*** Opening of Supplied records ***

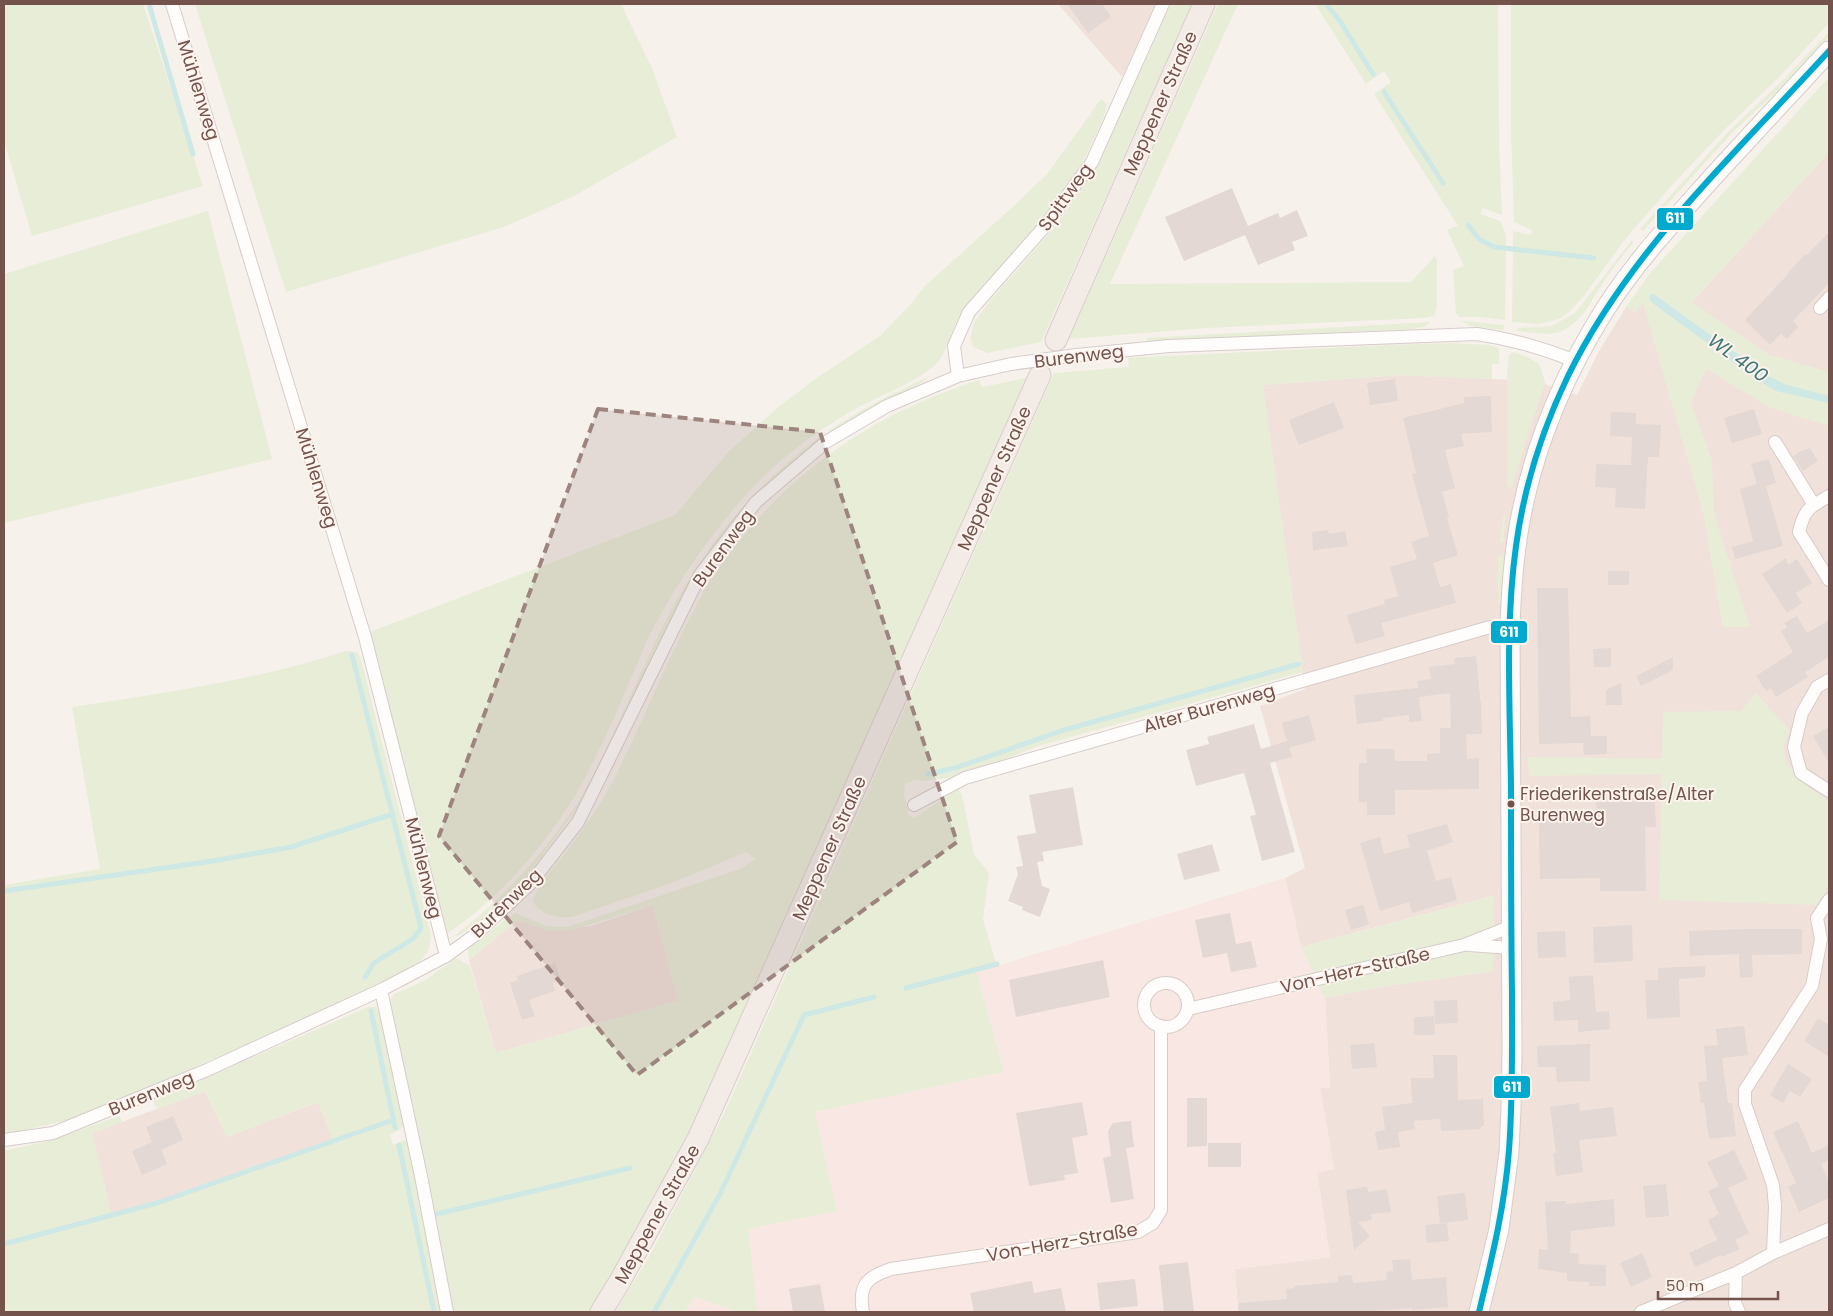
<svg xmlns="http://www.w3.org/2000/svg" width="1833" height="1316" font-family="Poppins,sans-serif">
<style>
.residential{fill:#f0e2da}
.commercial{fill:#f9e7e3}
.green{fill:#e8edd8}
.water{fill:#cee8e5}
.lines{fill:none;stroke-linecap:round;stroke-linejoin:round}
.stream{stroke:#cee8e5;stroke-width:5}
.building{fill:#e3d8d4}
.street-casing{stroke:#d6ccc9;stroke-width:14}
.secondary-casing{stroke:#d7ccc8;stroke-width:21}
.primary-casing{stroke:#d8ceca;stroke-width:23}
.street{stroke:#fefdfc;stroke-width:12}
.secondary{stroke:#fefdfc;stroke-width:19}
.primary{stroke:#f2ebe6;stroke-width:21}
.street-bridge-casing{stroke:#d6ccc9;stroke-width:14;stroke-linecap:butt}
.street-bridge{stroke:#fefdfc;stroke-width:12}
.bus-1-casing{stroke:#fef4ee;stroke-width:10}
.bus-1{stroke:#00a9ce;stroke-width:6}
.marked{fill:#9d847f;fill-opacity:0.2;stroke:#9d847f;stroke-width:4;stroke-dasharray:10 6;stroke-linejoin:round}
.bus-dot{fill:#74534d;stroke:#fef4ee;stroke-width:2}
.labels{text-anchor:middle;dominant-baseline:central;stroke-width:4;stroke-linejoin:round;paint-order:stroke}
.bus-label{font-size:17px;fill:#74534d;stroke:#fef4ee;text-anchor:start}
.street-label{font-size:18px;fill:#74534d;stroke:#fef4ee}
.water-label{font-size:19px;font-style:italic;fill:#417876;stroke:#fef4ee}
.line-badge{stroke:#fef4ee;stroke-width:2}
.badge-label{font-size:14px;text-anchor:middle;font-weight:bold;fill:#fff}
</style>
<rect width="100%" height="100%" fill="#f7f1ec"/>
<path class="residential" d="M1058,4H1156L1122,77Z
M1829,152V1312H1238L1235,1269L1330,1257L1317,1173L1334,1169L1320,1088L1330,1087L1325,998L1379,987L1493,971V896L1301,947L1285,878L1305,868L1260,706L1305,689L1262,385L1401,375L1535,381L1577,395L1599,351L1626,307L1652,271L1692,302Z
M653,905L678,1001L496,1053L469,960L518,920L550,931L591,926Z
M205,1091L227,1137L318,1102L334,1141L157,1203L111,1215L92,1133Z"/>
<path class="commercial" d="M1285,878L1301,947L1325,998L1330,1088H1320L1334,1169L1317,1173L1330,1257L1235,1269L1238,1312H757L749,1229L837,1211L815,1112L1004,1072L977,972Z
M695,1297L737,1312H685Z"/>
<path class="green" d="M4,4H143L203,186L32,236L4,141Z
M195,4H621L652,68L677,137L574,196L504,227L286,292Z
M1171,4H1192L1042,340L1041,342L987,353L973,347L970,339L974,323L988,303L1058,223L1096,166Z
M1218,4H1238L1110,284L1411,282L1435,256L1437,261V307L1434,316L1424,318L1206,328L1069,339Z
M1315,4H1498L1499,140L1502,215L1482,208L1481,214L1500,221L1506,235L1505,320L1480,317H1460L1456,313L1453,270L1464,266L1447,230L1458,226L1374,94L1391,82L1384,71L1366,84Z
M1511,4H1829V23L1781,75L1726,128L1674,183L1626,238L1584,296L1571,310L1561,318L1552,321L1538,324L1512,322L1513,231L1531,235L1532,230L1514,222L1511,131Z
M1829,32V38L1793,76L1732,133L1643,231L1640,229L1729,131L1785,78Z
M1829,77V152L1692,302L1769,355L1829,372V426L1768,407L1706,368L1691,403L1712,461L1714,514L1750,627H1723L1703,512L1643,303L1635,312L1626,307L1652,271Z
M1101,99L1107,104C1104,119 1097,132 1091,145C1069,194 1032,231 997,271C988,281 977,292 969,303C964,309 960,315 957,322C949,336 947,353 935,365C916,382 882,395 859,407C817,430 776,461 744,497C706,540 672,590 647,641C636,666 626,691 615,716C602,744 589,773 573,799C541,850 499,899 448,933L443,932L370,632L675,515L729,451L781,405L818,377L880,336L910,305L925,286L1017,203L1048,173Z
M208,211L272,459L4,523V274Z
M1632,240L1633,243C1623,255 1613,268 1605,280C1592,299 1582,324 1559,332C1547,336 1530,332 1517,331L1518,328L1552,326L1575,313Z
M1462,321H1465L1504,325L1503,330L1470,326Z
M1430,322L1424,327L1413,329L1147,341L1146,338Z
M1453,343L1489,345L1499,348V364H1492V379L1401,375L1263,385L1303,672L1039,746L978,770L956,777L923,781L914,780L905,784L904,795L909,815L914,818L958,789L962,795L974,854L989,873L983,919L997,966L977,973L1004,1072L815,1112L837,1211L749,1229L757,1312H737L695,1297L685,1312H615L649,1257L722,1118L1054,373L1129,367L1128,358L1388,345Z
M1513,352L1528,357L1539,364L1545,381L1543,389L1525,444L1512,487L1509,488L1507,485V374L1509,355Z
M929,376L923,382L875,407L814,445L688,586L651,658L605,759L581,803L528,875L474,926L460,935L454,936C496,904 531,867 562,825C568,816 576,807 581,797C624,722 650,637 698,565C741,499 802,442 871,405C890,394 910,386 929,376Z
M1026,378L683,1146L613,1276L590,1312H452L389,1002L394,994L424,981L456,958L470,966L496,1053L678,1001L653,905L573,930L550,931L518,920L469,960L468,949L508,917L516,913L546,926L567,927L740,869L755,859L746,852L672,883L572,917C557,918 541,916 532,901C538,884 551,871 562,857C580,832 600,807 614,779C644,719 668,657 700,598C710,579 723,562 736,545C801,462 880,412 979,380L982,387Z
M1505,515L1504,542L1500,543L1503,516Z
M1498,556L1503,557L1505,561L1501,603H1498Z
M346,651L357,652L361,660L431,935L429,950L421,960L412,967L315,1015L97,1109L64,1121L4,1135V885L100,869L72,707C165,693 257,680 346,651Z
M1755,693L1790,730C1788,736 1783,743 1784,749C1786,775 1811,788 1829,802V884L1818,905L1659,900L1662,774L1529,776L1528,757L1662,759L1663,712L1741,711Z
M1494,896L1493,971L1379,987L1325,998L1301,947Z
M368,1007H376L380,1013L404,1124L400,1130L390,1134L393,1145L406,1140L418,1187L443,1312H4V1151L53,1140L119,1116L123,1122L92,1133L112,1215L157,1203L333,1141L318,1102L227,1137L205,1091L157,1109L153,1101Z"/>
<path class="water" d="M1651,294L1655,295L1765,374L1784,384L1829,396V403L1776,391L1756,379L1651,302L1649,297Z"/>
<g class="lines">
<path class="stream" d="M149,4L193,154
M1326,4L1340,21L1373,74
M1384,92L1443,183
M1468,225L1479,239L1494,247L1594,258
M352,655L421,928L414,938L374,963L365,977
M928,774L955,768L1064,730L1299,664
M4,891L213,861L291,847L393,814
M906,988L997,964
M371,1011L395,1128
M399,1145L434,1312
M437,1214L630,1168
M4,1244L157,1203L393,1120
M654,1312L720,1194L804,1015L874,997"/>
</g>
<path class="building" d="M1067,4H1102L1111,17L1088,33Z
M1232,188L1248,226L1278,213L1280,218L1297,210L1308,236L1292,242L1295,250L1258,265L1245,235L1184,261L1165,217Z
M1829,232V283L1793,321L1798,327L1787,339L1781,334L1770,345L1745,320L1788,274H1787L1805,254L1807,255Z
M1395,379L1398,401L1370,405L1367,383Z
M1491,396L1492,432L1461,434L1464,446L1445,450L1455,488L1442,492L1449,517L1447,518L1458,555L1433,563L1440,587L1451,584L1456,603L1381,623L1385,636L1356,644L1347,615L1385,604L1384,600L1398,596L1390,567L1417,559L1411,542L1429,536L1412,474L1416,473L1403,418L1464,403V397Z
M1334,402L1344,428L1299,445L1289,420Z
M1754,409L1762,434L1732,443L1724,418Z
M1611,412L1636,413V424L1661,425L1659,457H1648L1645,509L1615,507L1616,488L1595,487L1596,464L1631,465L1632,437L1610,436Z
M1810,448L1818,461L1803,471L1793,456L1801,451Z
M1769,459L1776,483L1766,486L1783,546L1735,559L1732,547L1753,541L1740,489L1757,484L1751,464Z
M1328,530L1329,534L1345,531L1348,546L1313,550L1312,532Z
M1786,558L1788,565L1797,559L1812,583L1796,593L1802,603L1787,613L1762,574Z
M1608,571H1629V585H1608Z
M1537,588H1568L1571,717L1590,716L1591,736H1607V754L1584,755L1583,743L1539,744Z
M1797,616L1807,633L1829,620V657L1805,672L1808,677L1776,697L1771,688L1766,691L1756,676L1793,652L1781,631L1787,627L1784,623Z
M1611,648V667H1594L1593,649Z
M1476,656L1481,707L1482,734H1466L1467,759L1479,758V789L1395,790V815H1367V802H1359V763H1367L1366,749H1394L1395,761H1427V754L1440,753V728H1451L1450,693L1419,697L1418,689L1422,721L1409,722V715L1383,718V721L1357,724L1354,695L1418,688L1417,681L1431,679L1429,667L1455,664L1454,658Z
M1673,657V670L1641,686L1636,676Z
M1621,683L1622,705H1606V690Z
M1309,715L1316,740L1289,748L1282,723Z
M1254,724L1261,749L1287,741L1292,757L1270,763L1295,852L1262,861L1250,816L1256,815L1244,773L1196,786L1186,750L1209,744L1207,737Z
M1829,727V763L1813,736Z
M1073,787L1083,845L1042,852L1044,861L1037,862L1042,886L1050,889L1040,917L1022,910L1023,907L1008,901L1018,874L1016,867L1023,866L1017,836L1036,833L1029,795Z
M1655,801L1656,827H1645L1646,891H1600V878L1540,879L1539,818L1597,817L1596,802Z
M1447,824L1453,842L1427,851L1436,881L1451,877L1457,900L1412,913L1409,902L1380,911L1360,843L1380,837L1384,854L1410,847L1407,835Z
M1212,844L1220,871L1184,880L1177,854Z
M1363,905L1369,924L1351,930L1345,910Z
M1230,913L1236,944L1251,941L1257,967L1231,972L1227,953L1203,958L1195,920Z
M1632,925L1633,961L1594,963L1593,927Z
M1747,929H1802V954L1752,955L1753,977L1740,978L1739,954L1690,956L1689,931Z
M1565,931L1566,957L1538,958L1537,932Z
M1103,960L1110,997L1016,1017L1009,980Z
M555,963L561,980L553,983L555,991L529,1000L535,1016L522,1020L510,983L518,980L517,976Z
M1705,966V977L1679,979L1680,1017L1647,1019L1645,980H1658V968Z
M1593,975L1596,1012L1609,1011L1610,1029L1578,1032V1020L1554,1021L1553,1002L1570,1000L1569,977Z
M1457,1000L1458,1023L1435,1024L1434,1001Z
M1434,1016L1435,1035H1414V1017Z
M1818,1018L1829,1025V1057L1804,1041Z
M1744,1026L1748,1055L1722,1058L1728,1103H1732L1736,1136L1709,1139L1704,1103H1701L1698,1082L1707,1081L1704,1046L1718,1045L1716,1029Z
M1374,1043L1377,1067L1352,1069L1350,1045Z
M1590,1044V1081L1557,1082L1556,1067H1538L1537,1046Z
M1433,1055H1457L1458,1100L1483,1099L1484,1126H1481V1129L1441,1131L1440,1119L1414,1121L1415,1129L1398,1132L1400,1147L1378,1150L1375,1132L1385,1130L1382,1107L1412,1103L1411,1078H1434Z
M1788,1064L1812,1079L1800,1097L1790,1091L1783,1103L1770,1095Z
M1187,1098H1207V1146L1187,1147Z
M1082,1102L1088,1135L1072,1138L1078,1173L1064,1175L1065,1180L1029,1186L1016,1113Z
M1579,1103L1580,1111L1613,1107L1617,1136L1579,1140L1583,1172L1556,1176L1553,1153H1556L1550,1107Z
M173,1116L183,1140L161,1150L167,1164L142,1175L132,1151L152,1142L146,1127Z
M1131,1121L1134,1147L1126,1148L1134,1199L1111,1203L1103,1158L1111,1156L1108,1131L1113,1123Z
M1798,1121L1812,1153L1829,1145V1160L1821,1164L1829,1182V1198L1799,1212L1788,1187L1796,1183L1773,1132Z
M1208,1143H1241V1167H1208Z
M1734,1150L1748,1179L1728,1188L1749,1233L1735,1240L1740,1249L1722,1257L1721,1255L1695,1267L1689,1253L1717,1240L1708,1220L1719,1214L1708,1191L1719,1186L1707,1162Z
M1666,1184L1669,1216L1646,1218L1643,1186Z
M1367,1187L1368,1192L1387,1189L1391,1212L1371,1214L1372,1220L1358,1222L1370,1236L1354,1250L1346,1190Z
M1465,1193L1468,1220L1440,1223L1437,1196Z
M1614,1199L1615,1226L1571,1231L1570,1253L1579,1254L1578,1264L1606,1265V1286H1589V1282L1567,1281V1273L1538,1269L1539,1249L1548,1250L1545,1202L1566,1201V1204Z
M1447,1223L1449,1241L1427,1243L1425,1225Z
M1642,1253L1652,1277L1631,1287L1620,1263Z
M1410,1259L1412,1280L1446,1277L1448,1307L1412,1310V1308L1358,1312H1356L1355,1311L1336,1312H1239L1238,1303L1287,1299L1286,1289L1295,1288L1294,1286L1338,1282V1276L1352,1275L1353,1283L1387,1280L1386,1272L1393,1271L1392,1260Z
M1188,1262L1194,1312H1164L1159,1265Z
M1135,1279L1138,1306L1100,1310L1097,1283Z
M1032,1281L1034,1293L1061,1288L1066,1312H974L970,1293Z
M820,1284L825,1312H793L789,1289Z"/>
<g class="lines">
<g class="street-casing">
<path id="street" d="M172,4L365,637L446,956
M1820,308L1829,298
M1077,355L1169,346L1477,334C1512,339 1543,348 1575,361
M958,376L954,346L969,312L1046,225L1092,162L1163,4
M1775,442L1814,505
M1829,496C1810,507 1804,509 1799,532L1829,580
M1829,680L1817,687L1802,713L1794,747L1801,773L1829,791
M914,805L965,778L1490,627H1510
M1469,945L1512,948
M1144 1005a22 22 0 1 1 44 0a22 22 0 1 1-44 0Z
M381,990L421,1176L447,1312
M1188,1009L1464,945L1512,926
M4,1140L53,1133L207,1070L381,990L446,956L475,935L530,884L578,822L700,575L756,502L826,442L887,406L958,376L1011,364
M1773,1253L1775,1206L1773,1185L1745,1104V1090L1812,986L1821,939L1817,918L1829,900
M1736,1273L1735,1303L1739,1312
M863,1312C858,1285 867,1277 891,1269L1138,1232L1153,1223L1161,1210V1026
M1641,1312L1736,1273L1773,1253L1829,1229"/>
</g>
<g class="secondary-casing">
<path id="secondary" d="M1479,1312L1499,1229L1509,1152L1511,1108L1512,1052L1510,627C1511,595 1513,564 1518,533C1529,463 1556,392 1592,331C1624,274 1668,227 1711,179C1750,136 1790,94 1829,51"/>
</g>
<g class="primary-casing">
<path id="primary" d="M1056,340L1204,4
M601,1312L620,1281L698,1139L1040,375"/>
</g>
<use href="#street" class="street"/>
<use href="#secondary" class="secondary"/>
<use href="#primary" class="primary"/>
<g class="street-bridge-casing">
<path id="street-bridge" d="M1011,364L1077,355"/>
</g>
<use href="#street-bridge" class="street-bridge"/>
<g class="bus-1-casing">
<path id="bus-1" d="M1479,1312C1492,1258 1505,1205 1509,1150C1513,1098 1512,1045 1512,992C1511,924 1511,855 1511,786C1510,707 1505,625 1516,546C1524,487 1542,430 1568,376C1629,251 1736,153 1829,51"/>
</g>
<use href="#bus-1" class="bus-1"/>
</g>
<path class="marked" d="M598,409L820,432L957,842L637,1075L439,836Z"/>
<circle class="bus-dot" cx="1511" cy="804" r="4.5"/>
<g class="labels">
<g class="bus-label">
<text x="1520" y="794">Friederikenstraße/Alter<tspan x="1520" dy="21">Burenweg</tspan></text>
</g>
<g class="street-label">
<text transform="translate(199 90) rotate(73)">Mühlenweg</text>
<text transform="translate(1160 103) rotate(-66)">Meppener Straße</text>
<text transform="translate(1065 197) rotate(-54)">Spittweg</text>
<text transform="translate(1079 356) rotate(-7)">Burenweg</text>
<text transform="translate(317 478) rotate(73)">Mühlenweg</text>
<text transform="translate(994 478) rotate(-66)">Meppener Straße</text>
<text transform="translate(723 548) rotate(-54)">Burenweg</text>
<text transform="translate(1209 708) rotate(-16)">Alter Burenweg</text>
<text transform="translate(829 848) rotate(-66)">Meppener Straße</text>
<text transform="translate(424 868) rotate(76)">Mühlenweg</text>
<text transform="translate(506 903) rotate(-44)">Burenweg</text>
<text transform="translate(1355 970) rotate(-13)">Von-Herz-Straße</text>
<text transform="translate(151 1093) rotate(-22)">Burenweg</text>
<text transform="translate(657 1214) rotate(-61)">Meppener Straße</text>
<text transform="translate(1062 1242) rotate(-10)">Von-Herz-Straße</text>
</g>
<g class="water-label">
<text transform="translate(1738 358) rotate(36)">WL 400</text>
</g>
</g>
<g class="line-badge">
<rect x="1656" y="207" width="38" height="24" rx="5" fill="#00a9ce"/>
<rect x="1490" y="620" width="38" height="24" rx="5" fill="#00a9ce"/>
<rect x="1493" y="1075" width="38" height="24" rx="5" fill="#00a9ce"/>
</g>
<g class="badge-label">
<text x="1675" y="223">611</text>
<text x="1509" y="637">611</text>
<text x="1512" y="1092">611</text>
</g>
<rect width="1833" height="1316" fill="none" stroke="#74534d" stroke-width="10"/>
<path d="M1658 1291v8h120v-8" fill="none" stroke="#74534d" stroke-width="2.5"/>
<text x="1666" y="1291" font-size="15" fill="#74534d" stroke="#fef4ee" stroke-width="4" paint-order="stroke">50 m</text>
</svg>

*** Close of Supplied records ***

== What this task involves ==
As listed above, the lines from the line with "M1465,1193L1468,1220L1440,1223L1437,1196Z" to the line with "M1642,1253L1652,1277L1631,1287L1620,1263Z" are to be echoed exactly, with both ends included and nothing added.

== Response area ==
M1465,1193L1468,1220L1440,1223L1437,1196Z
M1614,1199L1615,1226L1571,1231L1570,1253L1579,1254L1578,1264L1606,1265V1286H1589V1282L1567,1281V1273L1538,1269L1539,1249L1548,1250L1545,1202L1566,1201V1204Z
M1447,1223L1449,1241L1427,1243L1425,1225Z
M1642,1253L1652,1277L1631,1287L1620,1263Z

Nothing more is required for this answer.